It's because of the way most companies build their status dashboards. There are usually at least 2 dashboards, one internal dashboard and one external dashboard. The internal dashboard is the actual monitoring dashboard, where it will be hooked up with other monitoring data sources. The external status dashboard is just for customer communication. Only after the outage/degradation is confirmed internally, then the external dashboard will be updated to avoid flaky monitors and alerts. It will also affect SLAs so it needs multiple levels of approval to change the status, that's why there are some delays.
> The external status dashboard is just for customer communication. Only after the outage/degradation is confirmed internally, then the external dashboard will be updated to avoid flaky monitors and alerts. It will also affect SLAs so it needs multiple levels of approval to change the status, that's why there are some delays.

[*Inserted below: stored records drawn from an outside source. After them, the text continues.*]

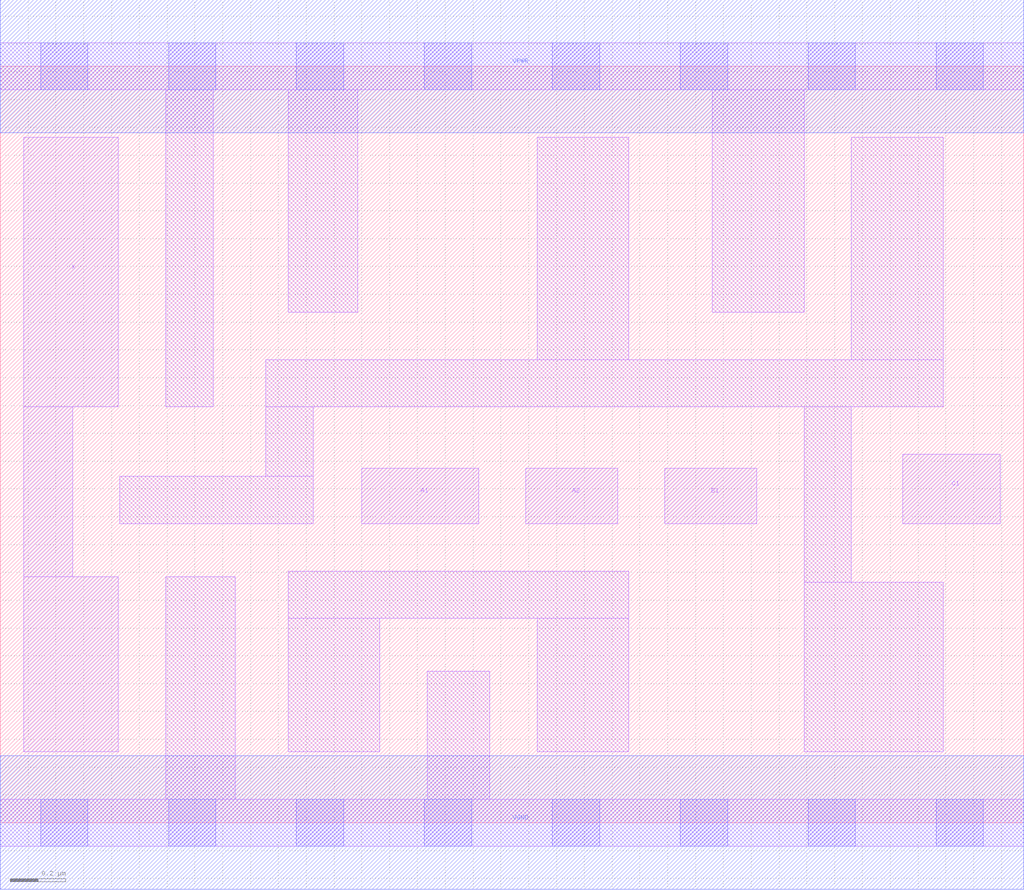
<source format=lef>
# Copyright 2020 The SkyWater PDK Authors
#
# Licensed under the Apache License, Version 2.0 (the "License");
# you may not use this file except in compliance with the License.
# You may obtain a copy of the License at
#
#     https://www.apache.org/licenses/LICENSE-2.0
#
# Unless required by applicable law or agreed to in writing, software
# distributed under the License is distributed on an "AS IS" BASIS,
# WITHOUT WARRANTIES OR CONDITIONS OF ANY KIND, either express or implied.
# See the License for the specific language governing permissions and
# limitations under the License.
#
# SPDX-License-Identifier: Apache-2.0

VERSION 5.7 ;
  NOWIREEXTENSIONATPIN ON ;
  DIVIDERCHAR "/" ;
  BUSBITCHARS "[]" ;
UNITS
  DATABASE MICRONS 200 ;
END UNITS
MACRO sky130_fd_sc_hd__o211a_1
  CLASS CORE ;
  FOREIGN sky130_fd_sc_hd__o211a_1 ;
  ORIGIN  0.000000  0.000000 ;
  SIZE  3.680000 BY  2.720000 ;
  SYMMETRY X Y R90 ;
  SITE unithd ;
  PIN A1
    ANTENNAGATEAREA  0.247500 ;
    DIRECTION INPUT ;
    USE SIGNAL ;
    PORT
      LAYER li1 ;
        RECT 1.300000 1.075000 1.720000 1.275000 ;
    END
  END A1
  PIN A2
    ANTENNAGATEAREA  0.247500 ;
    DIRECTION INPUT ;
    USE SIGNAL ;
    PORT
      LAYER li1 ;
        RECT 1.890000 1.075000 2.220000 1.275000 ;
    END
  END A2
  PIN B1
    ANTENNAGATEAREA  0.247500 ;
    DIRECTION INPUT ;
    USE SIGNAL ;
    PORT
      LAYER li1 ;
        RECT 2.390000 1.075000 2.720000 1.275000 ;
    END
  END B1
  PIN C1
    ANTENNAGATEAREA  0.247500 ;
    DIRECTION INPUT ;
    USE SIGNAL ;
    PORT
      LAYER li1 ;
        RECT 3.245000 1.075000 3.595000 1.325000 ;
    END
  END C1
  PIN X
    ANTENNADIFFAREA  0.429000 ;
    DIRECTION OUTPUT ;
    USE SIGNAL ;
    PORT
      LAYER li1 ;
        RECT 0.085000 0.255000 0.425000 0.885000 ;
        RECT 0.085000 0.885000 0.260000 1.495000 ;
        RECT 0.085000 1.495000 0.425000 2.465000 ;
    END
  END X
  PIN VGND
    DIRECTION INOUT ;
    SHAPE ABUTMENT ;
    USE GROUND ;
    PORT
      LAYER met1 ;
        RECT 0.000000 -0.240000 3.680000 0.240000 ;
    END
  END VGND
  PIN VPWR
    DIRECTION INOUT ;
    SHAPE ABUTMENT ;
    USE POWER ;
    PORT
      LAYER met1 ;
        RECT 0.000000 2.480000 3.680000 2.960000 ;
    END
  END VPWR
  OBS
    LAYER li1 ;
      RECT 0.000000 -0.085000 3.680000 0.085000 ;
      RECT 0.000000  2.635000 3.680000 2.805000 ;
      RECT 0.430000  1.075000 1.125000 1.245000 ;
      RECT 0.595000  0.085000 0.845000 0.885000 ;
      RECT 0.595000  1.495000 0.765000 2.635000 ;
      RECT 0.955000  1.245000 1.125000 1.495000 ;
      RECT 0.955000  1.495000 3.390000 1.665000 ;
      RECT 1.035000  0.255000 1.365000 0.735000 ;
      RECT 1.035000  0.735000 2.260000 0.905000 ;
      RECT 1.035000  1.835000 1.285000 2.635000 ;
      RECT 1.535000  0.085000 1.760000 0.545000 ;
      RECT 1.930000  0.255000 2.260000 0.735000 ;
      RECT 1.930000  1.665000 2.260000 2.465000 ;
      RECT 2.560000  1.835000 2.890000 2.635000 ;
      RECT 2.890000  0.255000 3.390000 0.865000 ;
      RECT 2.890000  0.865000 3.060000 1.495000 ;
      RECT 3.060000  1.665000 3.390000 2.465000 ;
    LAYER mcon ;
      RECT 0.145000 -0.085000 0.315000 0.085000 ;
      RECT 0.145000  2.635000 0.315000 2.805000 ;
      RECT 0.605000 -0.085000 0.775000 0.085000 ;
      RECT 0.605000  2.635000 0.775000 2.805000 ;
      RECT 1.065000 -0.085000 1.235000 0.085000 ;
      RECT 1.065000  2.635000 1.235000 2.805000 ;
      RECT 1.525000 -0.085000 1.695000 0.085000 ;
      RECT 1.525000  2.635000 1.695000 2.805000 ;
      RECT 1.985000 -0.085000 2.155000 0.085000 ;
      RECT 1.985000  2.635000 2.155000 2.805000 ;
      RECT 2.445000 -0.085000 2.615000 0.085000 ;
      RECT 2.445000  2.635000 2.615000 2.805000 ;
      RECT 2.905000 -0.085000 3.075000 0.085000 ;
      RECT 2.905000  2.635000 3.075000 2.805000 ;
      RECT 3.365000 -0.085000 3.535000 0.085000 ;
      RECT 3.365000  2.635000 3.535000 2.805000 ;
  END
END sky130_fd_sc_hd__o211a_1
END LIBRARY

</source>
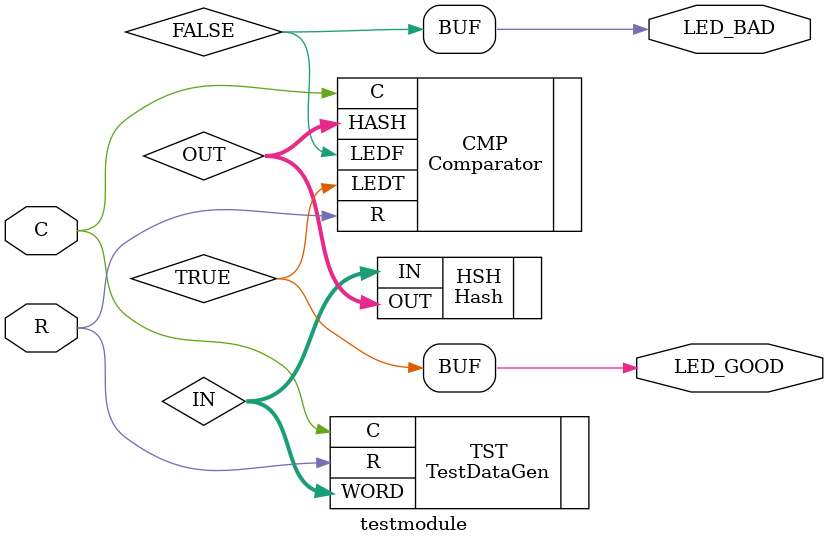
<source format=v>
module testmodule
(
	C, R, LED_BAD, LED_GOOD
);
input C;
input R;
output LED_BAD;
output LED_GOOD;

wire	C;
wire	R;
wire [0:31] IN;
wire [0:255] OUT;
wire TRUE;
wire FALSE;

assign LED_BAD = FALSE;
assign LED_GOOD = TRUE;

Comparator CMP(
	.HASH (OUT),
	.R (R),
	.C (C),
	.LEDT (TRUE),
	.LEDF (FALSE)
);

Hash HSH (
	.IN (IN),
	.OUT (OUT)
);

TestDataGen TST (
	.R (R),
	.C (C),
	.WORD (IN)
);

endmodule

</source>
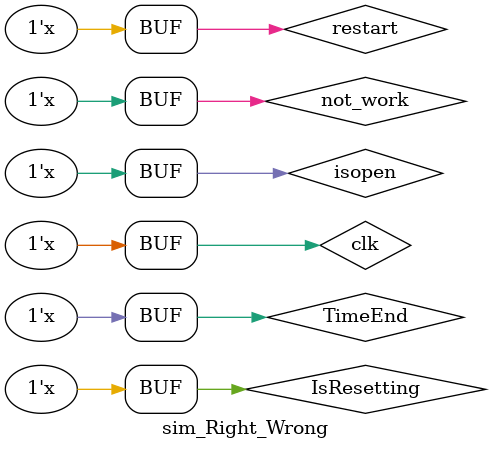
<source format=v>
`timescale 1ns / 1ps
module sim_Right_Wrong( );
reg clk;
reg restart;
reg IsResetting;
reg not_work;
reg isopen;
reg TimeEnd;
wire right;
wire wrong;
initial begin
    clk = 0;
    restart = 0;
    IsResetting = 0;
    not_work = 0;
    isopen = 0;
    TimeEnd = 0;
end
always #1 clk = ~clk;
always #4 {restart, IsResetting, not_work,isopen, TimeEnd}
            = {restart, IsResetting, not_work, isopen, TimeEnd} + 1;
Right_Wrong rw(clk,restart,IsResetting,not_work,isopen,TimeEnd,right,wrong);
endmodule

</source>
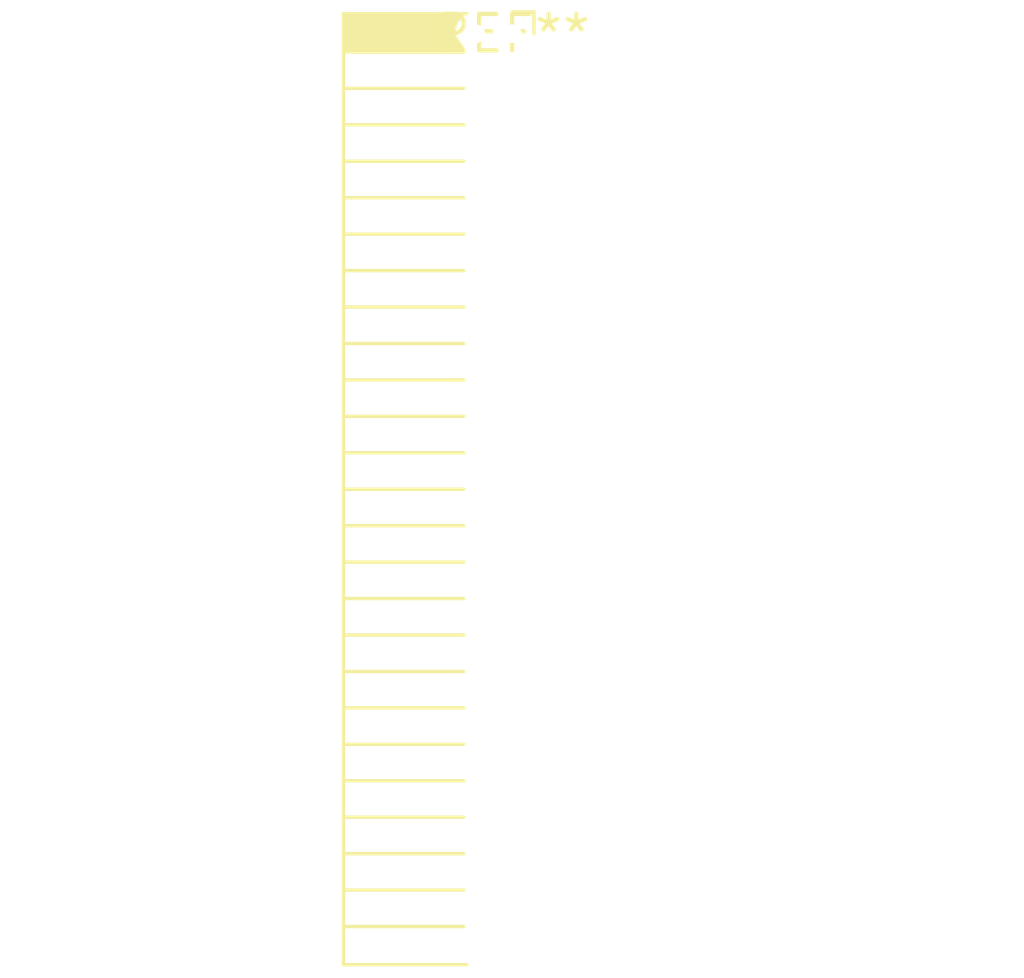
<source format=kicad_pcb>
(kicad_pcb (version 20240108) (generator pcbnew)

  (general
    (thickness 1.6)
  )

  (paper "A4")
  (layers
    (0 "F.Cu" signal)
    (31 "B.Cu" signal)
    (32 "B.Adhes" user "B.Adhesive")
    (33 "F.Adhes" user "F.Adhesive")
    (34 "B.Paste" user)
    (35 "F.Paste" user)
    (36 "B.SilkS" user "B.Silkscreen")
    (37 "F.SilkS" user "F.Silkscreen")
    (38 "B.Mask" user)
    (39 "F.Mask" user)
    (40 "Dwgs.User" user "User.Drawings")
    (41 "Cmts.User" user "User.Comments")
    (42 "Eco1.User" user "User.Eco1")
    (43 "Eco2.User" user "User.Eco2")
    (44 "Edge.Cuts" user)
    (45 "Margin" user)
    (46 "B.CrtYd" user "B.Courtyard")
    (47 "F.CrtYd" user "F.Courtyard")
    (48 "B.Fab" user)
    (49 "F.Fab" user)
    (50 "User.1" user)
    (51 "User.2" user)
    (52 "User.3" user)
    (53 "User.4" user)
    (54 "User.5" user)
    (55 "User.6" user)
    (56 "User.7" user)
    (57 "User.8" user)
    (58 "User.9" user)
  )

  (setup
    (pad_to_mask_clearance 0)
    (pcbplotparams
      (layerselection 0x00010fc_ffffffff)
      (plot_on_all_layers_selection 0x0000000_00000000)
      (disableapertmacros false)
      (usegerberextensions false)
      (usegerberattributes false)
      (usegerberadvancedattributes false)
      (creategerberjobfile false)
      (dashed_line_dash_ratio 12.000000)
      (dashed_line_gap_ratio 3.000000)
      (svgprecision 4)
      (plotframeref false)
      (viasonmask false)
      (mode 1)
      (useauxorigin false)
      (hpglpennumber 1)
      (hpglpenspeed 20)
      (hpglpendiameter 15.000000)
      (dxfpolygonmode false)
      (dxfimperialunits false)
      (dxfusepcbnewfont false)
      (psnegative false)
      (psa4output false)
      (plotreference false)
      (plotvalue false)
      (plotinvisibletext false)
      (sketchpadsonfab false)
      (subtractmaskfromsilk false)
      (outputformat 1)
      (mirror false)
      (drillshape 1)
      (scaleselection 1)
      (outputdirectory "")
    )
  )

  (net 0 "")

  (footprint "PinSocket_2x26_P1.27mm_Horizontal" (layer "F.Cu") (at 0 0))

)

</source>
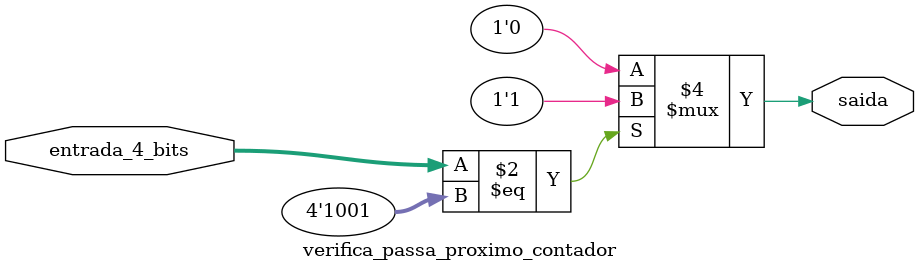
<source format=v>
module verifica_passa_proximo_contador(
    input [3:0] entrada_4_bits,  // Entrada de 4 bits
    output reg saida            // Saída do contador
);

always @* begin
    if (entrada_4_bits == 4'b1001) // Se a entrada for 0000
        saida = 1; // Saída é 1
    else
        saida = 0; // Caso contrário, saída é 0
end

endmodule 
</source>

This defeats the purpose of a status dashboard and is effectively useless in practice most of the time from a consumers point of view.
From a business perspective, I think given the choice to lie a little bit or be brutally honest with your customers, lying a bit is almost always the correct choice.
My ideal would be if regulations which made it necessary that downtime metrics had to be reported with at most somewhere between a 10m and 30m delay as "suspected reliability issue".
If your reliability metrics have lots of false positives, that's on you and you'll have to write down some reason why those false positives exist every time.
Then that company could decide for itself whether to update manually with "not a reliability issue because X".
This lets consumers avoid being gaslighted and businesses don't technically have to call it downtime.
This is intentional. It's mostly a matter of discussing how to communicate it publicly and when to flip the switch to start the SLA timer. Also coordinating incident response during a huge outage is always challenging.
Now 4 out of 10 services are marked as "Incident", yet most of the others are also completely dead.